LeetCode: 378. Kth Smallest Element in a Sorted Matrix

Coming up with O(1) memory solution was very difficult for me.

I refered to this post's last solution.

https://leetcode.com/problems/kth-smallest-element-in-a-sorted-matrix/discuss/1322101/C%2B%2BJavaPython-MaxHeap-MinHeap-Binary-Search-Picture-Explain-Clean-and-Concise

[C++/Java/Python] MaxHeap, MinHeap, Binary Search - Picture Explain - Clean & Concise - LeetCode Discuss

 

One thing you should remember about sorted matrix(both for rows and columns) is that it has a very efficient algorithm to find an element or to count the number of elements smaller/bigger than a target within O(N+M) time complexity and O(1) memory complexity. 

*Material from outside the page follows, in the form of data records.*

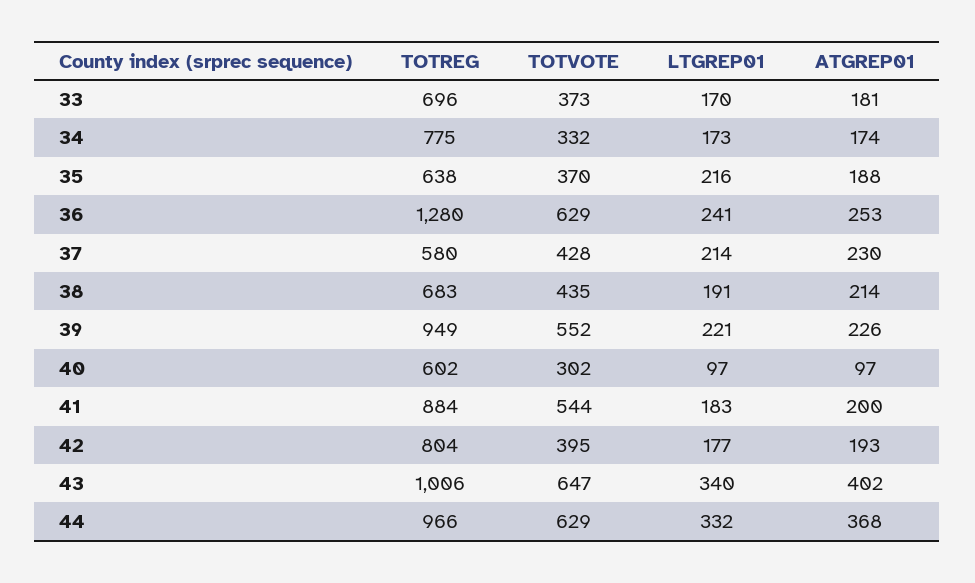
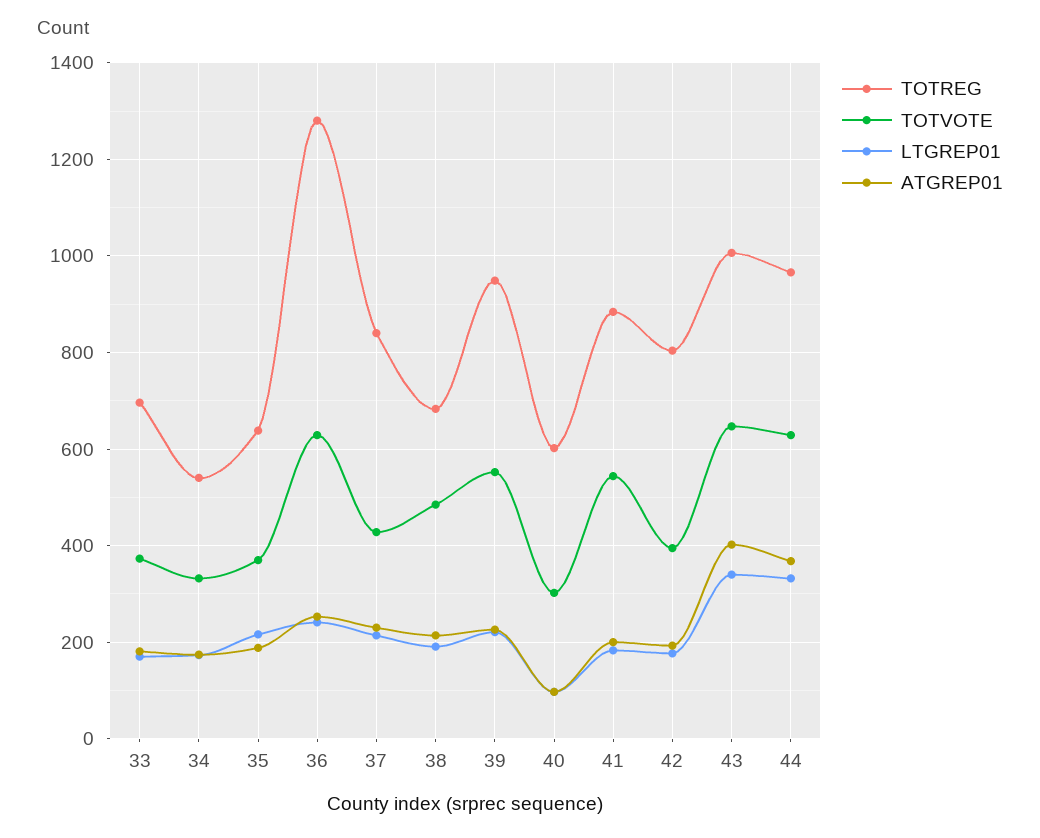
  {
    "TOTREG": {
      "33": 696,
-     "34": 775,
+     "34": 540,
      "35": 638,
      "36": 1280,
-     "37": 580,
+     "37": 840,
      "38": 683,
      "39": 949,
      "40": 602,
      "41": 884,
      "42": 804,
      "43": 1006,
      "44": 966
    },
    "TOTVOTE": {
      "33": 373,
      "34": 332,
      "35": 370,
      "36": 629,
      "37": 428,
-     "38": 435,
+     "38": 480,
      "39": 552,
      "40": 302,
      "41": 544,
      "42": 395,
      "43": 647,
      "44": 629
    },
    "LTGREP01": {
      "33": 170,
      "34": 173,
      "35": 216,
      "36": 241,
      "37": 214,
      "38": 191,
      "39": 221,
      "40": 97,
      "41": 183,
      "42": 177,
      "43": 340,
      "44": 332
    },
    "ATGREP01": {
      "33": 181,
      "34": 174,
      "35": 188,
      "36": 253,
      "37": 230,
      "38": 214,
      "39": 226,
      "40": 97,
      "41": 200,
      "42": 193,
      "43": 402,
      "44": 368
    }
  }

This problem also lies down on the above algorithm.

 

class Solution:
    def kthSmallest(self, matrix: List[List[int]], k: int) -> int:
        m = len(matrix)
        def count(mid):
            cnt = 0
            y, x = 0, m - 1
            while y <= m - 1 and x >= 0:
                if matrix[y][x] <= mid:
                    cnt += x + 1
                    y += 1
                else:
                    x -= 1
            return cnt
        
        left, right = matrix[0][0], matrix[m-1][m-1]
        ret = matrix[m-1][m-1]
        while left <= right:
            mid = (left + right) // 2
            cnt = count(mid)
            if cnt < k:
                left = mid + 1
            else:
                ret = min(ret, mid)
                right = mid - 1
        return ret